In sharp contrast to the portrayal of bulldozers in children’s books was the exploration of clearance by earthworks artists like Robert Smithson, Michael Heizer, Robert Morris, and Gordon Matta-Clark in the 1960s and 1970s. These artists created massive works of art using earth at the site or engaged in selective destruction of buildings. Their work emphasized environmental degradation and made such clearance ambiguous—was it really progress?—by leaving the destruction rather than immediately rebuilding. Ammon concludes that “in the course of a few decades, the machines of demolition and clearance were remade in the popular imagination. Their image changed from celebrated, patriotic icons to maligned symbols of destruction. … by the late 1960s and early 1970s, a broader ideological transformation had occurred. New voices questioned the definition of progress, the costs at which it was achieved, the appropriate limits of power, and the authority afforded technology and its expert overseers.” (297)

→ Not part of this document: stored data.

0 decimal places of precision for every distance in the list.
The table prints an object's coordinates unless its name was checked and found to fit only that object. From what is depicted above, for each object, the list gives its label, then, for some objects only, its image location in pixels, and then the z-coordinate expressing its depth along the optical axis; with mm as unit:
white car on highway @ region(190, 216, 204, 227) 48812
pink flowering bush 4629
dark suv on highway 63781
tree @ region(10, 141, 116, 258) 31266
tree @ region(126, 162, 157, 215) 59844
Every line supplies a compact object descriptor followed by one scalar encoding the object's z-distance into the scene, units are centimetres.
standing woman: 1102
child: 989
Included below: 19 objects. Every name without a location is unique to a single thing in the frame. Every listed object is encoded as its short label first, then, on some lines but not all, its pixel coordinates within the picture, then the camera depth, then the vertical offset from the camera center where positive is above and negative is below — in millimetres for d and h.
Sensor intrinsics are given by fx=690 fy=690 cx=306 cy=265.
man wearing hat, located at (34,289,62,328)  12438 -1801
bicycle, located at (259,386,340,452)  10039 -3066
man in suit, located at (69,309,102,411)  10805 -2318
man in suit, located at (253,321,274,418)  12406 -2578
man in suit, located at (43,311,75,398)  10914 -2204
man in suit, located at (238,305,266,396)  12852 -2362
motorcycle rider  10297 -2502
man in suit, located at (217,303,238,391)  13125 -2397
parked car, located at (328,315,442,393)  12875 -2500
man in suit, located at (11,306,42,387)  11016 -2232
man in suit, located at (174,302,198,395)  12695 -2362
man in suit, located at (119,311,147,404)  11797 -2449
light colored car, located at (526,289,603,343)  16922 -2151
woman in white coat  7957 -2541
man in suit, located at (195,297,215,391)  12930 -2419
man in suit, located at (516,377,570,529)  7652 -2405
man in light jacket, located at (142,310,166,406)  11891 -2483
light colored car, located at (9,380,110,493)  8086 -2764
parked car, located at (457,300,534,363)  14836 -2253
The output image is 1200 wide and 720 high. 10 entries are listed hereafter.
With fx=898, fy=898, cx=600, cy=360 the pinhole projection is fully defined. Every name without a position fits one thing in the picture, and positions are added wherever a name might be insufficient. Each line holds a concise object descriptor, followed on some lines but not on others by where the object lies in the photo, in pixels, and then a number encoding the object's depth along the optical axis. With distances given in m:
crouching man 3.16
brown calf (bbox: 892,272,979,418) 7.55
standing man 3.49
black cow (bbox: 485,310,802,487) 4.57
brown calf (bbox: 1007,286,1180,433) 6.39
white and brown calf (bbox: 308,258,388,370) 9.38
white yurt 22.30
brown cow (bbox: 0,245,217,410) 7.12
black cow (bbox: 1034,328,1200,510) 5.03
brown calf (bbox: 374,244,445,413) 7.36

Ammons posits that “perhaps it was the safe and simple world of children’s literature that the celebratory culture of clearance expressed itself most clearly.”

Ammon’s creative use of visual media and literature to bolster her arguments results in a richly illustrated book that takes into consideration both the physical changes the bulldozer wrought upon the American landscape and the social and cultural changes. Described as the “first scholarly history of the bulldozer,” this work succeeds in bringing the initial clearance process to the foreground of the post-war American landscape, filling a void in scholarly inquiry.